Microsoftはこの不具合を認め、サポートドキュメント「May 12, 2026—KB5089549 (OS Builds 26200.8457 and 26100.8457) - Microsoft Support」を更新。既知の不具合一覧に情報を追加した。

この発表によると一部のデバイスでは、エラーコード「0x800f0922」が発生してインストールに失敗する可能性があるという。画面上には「Something didn't go as planned. No need to worry--undoing changes. Please keep your computer on.(何かが計画通りに進行しませんでした。心配不要です、変更を戻しています。コンピューターの電源は入れたままにしてください。)」と表示され、システムはロールバック後に再起動すると報告している。

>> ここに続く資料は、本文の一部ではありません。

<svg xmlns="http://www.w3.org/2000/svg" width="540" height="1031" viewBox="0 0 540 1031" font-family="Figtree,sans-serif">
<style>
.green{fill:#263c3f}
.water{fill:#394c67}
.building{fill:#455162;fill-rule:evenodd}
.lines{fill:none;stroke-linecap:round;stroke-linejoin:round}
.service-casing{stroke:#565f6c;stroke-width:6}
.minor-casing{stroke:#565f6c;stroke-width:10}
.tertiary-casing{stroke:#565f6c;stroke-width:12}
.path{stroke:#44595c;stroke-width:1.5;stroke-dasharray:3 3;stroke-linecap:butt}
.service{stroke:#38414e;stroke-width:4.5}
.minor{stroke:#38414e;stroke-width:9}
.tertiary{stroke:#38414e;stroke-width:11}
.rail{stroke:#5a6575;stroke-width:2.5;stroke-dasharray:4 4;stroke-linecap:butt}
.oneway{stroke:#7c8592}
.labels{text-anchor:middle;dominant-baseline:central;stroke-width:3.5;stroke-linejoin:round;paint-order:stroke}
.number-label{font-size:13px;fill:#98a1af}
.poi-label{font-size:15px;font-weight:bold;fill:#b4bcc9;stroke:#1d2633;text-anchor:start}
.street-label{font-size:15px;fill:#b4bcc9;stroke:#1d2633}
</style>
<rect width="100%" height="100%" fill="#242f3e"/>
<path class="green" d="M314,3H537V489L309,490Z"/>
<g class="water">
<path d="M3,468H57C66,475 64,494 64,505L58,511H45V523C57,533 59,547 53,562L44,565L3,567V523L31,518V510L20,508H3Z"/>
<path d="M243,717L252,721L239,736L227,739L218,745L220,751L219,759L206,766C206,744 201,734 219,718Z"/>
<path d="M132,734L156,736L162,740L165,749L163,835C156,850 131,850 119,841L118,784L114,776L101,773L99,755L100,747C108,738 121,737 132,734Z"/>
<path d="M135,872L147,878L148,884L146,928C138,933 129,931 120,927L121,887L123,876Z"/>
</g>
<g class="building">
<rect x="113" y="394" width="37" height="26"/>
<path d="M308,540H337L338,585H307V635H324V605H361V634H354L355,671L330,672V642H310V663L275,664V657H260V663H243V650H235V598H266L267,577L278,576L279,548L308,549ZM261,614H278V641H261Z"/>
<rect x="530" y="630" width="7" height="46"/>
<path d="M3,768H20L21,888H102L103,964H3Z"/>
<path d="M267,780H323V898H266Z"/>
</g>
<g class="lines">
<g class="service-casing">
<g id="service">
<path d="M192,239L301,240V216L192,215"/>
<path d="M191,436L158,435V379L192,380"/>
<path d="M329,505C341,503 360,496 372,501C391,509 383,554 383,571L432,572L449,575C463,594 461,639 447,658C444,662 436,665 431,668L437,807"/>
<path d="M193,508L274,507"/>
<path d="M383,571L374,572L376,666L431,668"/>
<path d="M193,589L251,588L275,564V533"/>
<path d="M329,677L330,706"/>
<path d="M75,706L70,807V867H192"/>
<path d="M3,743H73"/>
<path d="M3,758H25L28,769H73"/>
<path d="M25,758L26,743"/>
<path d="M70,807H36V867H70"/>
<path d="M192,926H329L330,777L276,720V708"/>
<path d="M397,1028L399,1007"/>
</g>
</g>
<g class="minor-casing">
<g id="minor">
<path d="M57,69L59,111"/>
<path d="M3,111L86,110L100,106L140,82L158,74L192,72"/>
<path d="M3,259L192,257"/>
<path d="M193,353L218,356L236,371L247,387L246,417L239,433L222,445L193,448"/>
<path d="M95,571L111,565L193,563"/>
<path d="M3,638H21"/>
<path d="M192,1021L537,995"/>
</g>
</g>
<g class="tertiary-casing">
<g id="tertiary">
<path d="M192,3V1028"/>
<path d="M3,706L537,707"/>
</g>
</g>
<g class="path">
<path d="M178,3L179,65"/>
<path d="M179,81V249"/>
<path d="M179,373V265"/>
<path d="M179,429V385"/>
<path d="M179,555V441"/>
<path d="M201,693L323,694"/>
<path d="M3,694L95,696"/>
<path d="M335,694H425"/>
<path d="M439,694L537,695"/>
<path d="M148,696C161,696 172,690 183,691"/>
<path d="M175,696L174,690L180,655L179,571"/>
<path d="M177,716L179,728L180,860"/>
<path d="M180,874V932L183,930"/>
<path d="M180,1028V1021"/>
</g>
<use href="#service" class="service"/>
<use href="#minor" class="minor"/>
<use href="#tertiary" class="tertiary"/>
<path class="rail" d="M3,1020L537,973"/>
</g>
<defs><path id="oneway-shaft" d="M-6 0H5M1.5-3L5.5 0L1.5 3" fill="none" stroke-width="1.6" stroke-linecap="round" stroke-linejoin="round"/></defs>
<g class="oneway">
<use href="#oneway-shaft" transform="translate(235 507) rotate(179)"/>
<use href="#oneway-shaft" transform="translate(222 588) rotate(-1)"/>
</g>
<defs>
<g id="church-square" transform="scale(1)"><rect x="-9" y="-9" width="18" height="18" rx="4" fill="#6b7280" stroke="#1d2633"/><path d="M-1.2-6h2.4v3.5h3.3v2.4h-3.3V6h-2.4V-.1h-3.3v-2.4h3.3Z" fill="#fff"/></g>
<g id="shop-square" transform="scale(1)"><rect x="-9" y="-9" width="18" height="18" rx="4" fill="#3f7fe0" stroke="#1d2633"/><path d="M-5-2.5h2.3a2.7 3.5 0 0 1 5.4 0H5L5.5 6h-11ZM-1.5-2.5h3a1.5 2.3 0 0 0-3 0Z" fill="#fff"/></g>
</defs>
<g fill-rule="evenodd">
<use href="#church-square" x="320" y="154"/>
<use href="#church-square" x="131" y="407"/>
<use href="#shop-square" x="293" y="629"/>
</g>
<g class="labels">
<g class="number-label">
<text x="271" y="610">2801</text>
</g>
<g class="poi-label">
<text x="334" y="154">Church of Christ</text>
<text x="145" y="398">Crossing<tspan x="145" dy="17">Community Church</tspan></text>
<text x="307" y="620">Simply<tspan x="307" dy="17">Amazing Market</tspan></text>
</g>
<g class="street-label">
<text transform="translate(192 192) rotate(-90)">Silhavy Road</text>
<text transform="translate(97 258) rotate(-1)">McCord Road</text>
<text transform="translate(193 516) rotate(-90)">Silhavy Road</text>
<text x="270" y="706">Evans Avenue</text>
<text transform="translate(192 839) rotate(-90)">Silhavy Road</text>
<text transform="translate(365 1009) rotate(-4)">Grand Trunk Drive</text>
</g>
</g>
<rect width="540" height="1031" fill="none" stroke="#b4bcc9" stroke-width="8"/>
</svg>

原因はEFIシステムパーティションの空き容量不足(10MB以下)にある。ユーザーはログ「C:\Windows\Logs\CBS\CBS.log」を調査することで、空き容量不足の記録を確認可能とされる。

原因はEFIシステムパーティションの空き容量不足

原因は既報においてRedditユーザーが指摘していた内容と同じであり、Microsoftの説明により、この指摘を裏付ける形となった。また、同ユーザーが示した解決策も正確で、有効に機能すると推測される。しかしながら、EFIシステムパーティションを操作するこの解決策はリスクが高く推奨されない。

なお、不具合を誘発する根本的な原因として、Windows LatestはOEM (Original Equipment Manufacturing)が提供するファームウェアアップデートの残留物や、複数のWindowsバージョンおよびLinuxの同一デバイスへのインストールを指摘している。

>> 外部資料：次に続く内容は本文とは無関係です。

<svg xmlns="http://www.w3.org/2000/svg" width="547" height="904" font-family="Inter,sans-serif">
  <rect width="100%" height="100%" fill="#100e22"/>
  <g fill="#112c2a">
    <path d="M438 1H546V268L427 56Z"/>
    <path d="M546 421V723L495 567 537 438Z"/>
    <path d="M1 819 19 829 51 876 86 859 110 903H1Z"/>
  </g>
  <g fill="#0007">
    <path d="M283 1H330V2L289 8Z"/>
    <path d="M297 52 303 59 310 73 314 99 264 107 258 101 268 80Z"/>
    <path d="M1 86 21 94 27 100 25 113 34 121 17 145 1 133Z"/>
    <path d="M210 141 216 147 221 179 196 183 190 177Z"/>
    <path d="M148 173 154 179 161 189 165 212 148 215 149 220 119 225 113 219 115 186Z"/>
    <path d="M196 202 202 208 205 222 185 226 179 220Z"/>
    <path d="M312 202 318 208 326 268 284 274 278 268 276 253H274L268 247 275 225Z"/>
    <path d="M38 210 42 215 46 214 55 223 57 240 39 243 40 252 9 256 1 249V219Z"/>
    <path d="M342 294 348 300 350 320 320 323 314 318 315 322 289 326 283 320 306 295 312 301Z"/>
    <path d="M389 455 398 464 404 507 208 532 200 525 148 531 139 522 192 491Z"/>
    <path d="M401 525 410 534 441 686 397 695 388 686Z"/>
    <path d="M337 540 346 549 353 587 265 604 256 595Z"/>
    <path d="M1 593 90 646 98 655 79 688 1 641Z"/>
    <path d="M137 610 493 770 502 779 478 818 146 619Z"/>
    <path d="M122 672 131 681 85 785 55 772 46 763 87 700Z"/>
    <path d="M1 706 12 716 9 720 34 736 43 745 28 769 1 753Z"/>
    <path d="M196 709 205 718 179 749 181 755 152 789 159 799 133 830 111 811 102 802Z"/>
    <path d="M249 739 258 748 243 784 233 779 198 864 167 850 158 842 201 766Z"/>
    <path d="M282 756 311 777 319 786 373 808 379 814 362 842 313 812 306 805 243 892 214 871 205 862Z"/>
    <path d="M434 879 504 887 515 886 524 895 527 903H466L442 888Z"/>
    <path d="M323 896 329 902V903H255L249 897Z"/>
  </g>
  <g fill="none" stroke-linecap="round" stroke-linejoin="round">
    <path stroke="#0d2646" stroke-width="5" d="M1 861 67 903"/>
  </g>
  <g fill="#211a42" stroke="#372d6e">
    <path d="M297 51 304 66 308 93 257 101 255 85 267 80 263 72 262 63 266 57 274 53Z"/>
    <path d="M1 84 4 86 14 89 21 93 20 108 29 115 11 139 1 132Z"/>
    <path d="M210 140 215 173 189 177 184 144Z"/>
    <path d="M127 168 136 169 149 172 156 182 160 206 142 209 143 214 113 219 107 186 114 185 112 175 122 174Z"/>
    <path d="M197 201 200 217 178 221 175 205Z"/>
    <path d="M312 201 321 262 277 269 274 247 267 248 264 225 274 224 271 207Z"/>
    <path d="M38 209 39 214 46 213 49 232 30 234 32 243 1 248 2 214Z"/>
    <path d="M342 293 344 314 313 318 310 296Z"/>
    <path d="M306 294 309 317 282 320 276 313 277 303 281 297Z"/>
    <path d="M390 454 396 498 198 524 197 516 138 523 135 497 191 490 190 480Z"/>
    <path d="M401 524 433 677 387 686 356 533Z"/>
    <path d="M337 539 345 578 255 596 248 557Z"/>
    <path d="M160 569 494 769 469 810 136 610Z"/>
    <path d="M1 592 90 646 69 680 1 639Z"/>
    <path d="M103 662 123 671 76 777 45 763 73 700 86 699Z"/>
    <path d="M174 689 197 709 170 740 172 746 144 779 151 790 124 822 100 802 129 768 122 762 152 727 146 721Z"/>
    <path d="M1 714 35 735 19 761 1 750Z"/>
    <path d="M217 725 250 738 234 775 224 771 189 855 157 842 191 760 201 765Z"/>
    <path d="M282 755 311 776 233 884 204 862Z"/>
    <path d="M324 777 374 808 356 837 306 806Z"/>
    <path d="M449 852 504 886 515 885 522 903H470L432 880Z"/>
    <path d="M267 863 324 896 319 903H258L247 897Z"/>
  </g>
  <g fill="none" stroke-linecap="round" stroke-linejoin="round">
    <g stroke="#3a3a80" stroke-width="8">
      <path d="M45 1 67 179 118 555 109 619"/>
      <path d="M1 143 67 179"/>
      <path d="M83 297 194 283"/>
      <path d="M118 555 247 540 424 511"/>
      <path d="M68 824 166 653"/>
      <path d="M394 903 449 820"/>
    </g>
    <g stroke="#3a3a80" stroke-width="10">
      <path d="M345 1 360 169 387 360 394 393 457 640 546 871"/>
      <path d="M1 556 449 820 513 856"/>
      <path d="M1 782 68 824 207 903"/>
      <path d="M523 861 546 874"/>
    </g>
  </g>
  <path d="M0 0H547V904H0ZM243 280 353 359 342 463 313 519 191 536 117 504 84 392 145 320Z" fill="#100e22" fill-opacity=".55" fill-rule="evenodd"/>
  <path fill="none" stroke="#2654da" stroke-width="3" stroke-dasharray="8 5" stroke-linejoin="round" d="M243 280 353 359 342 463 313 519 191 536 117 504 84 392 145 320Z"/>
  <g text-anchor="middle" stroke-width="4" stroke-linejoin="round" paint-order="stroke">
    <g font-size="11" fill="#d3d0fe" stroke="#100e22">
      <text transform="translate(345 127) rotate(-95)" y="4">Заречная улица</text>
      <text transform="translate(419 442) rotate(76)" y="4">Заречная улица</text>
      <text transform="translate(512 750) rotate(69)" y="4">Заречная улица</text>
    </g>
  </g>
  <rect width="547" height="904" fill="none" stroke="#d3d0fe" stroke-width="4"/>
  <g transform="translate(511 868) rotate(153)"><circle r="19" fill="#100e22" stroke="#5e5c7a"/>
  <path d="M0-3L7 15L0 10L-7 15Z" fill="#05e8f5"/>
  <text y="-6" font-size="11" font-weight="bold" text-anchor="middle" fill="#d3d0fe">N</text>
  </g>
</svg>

Microsoftが回避策を公開、再起動で改善する可能性も

Microsoftは公式発表の中で、2つの回避策を公開した。1つはレジストリーを修正し、インストールを可能にする方法。もう一方は「既知の問題のロールバック(KIR: Known Issue Rollback)」を待つ方法とされる。

いずれも根本的な解決にはほど遠いが、KB5089549のインストールを可能にする。前者は上級者向けとなるため、通常は後者を選択することになる。

既知の問題のロールバックはすでにコンシューマー向けおよび管理対象外の企業向けデバイスに配信されており、インターネットに接続した状態であれば自動的に適用される。Microsoftは「再起動すると修正がより早く適用される」と述べており、KB5089549のインストールを試みる場合は、事前に1度再起動してから実施することが推奨される。